◆ **Set problem A**: Update the clock change records by swapping "none" for "no time" and leaving everything else unchanged. Omit the pictures from your answer.

◆ **Document segment**:
___
With a very high number of input variables, not only does the computational complexity increase, but also the risk that not all variables are informative or independent. A solution to this problem is dimensionality reduction, which reduces the number of variables without significant loss of information. One of the most well-known techniques is Principal Component Analysis (PCA), which transforms the original variables into a new set of so-called principal components. These components capture as much variability in the data as possible while eliminating redundancy and multicollinearity among the variables.

👉 A detailed explanation of this method can be found in the section: Principal Component Analysis

Code Example

The following example uses the normal equation to compute the coefficients for Multiple Linear Regression. First, we construct the input matrix (X) including the intercept term, and the target vector (y). Using matrix transposition, multiplication, and inversion, we calculate the optimal values of the coefficients $\beta$. These coefficients are then used to predict the output for a new set of input values. The entire process demonstrates how to build a predictive model in the form of a linear equation based on historical data.

use nalgebra::{DMatrix, DVector};

/// Computes regression coefficients using the Normal Equation:
/// β = (Xᵀ X)^(-1) Xᵀ y
fn normal_equation(x: &DMatrix<f64>, y: &DVector<f64>) -> DVector<f64> {
    let x_t = x.transpose();
    let x_t_x = &x_t * x;
    let x_t_x_inv = x_t_x
        .try_inverse()
        .expect("Matrix XᵀX is not invertible");
    let x_t_y = &x_t * y;

    x_t_x_inv * x_t_y
}

fn main() {    
    // Design matrix with intercept term (first column = 1s)
    // Each row represents a data point with features x₁, x₂, ..., and an intercept term
    let x = DMatrix::from_row_slice(3, 3, &[
        1.0, 1.0, 2.0,  // row 1
        1.0, 2.0, 1.0,  // row 2
        1.0, 3.0, 3.0,  // row 3
    ]);

    // Target values
    // Corresponding y values for the design matrix
    // y = [6, 8, 14]
    let y = DVector::from_row_slice(&[6.0, 8.0, 14.0]);

    // Compute coefficients
    let beta = normal_equation(&x, &y);

    println!("Regression coefficients (β):\n{}", beta);

    // Predict y for x₁ = 4, x₂ = 2 (include intercept 1.0)
    let input = DVector::from_row_slice(&[1.0, 4.0, 2.0]);
    let prediction = beta.dot(&input);

    println!("Prediction for x₁ = 4, x₂ = 2: {}", prediction);
}

Model Evaluation – Prediction Error

It is always important to verify how accurate our model is. This helps determine whether linear regression is even appropriate. If the error is large, the relationship might be nonlinear, or the data may be too scattered. It can also help identify problematic data points or outliers.

To evaluate the model, we use various error metrics that quantify the difference between the actual values and the model’s predictions:

Residual

A residual tells us how much a specific prediction deviated from the actual result.
___
[Dataset entries]

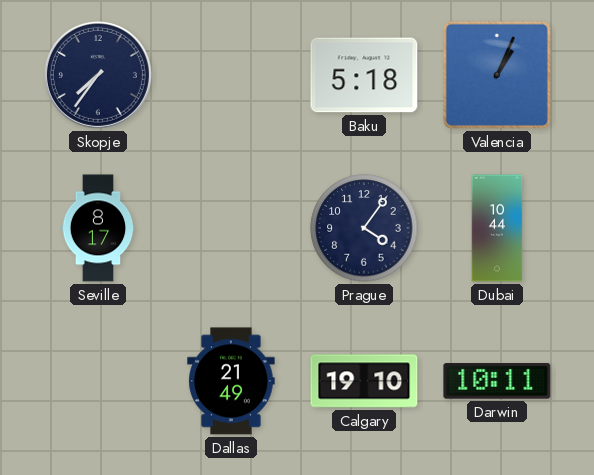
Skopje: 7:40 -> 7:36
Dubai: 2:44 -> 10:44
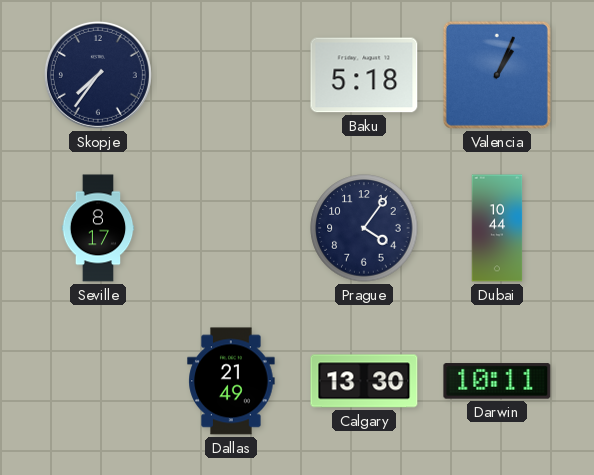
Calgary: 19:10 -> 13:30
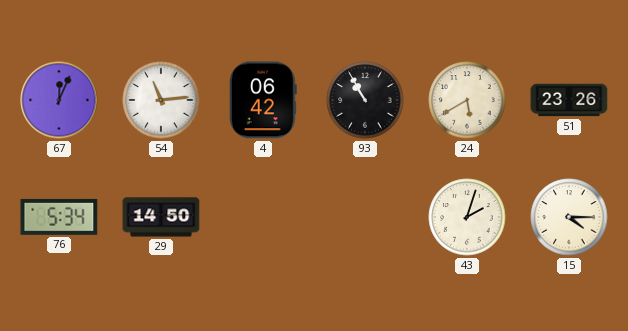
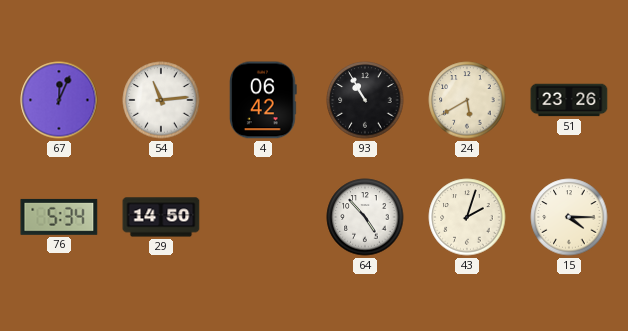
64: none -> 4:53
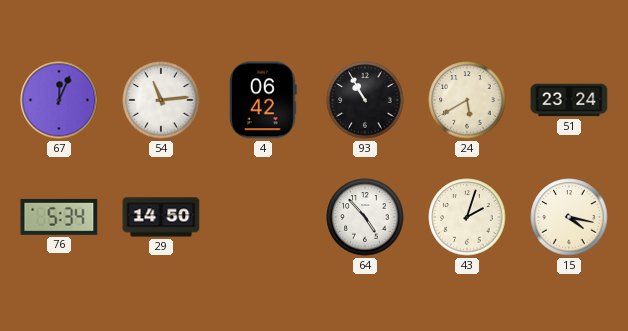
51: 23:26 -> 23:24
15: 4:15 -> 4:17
___
◆ **Set problem B**: According to the linear regression text, what does a residual tell us?

◆ **Right answer A**:
Skopje: 7:40 -> 7:36
Dubai: 2:44 -> 10:44
Calgary: 19:10 -> 13:30
64: no time -> 4:53
51: 23:26 -> 23:24
15: 4:15 -> 4:17

◆ **Right answer B**: A residual tells us how much a specific prediction deviated from the actual result.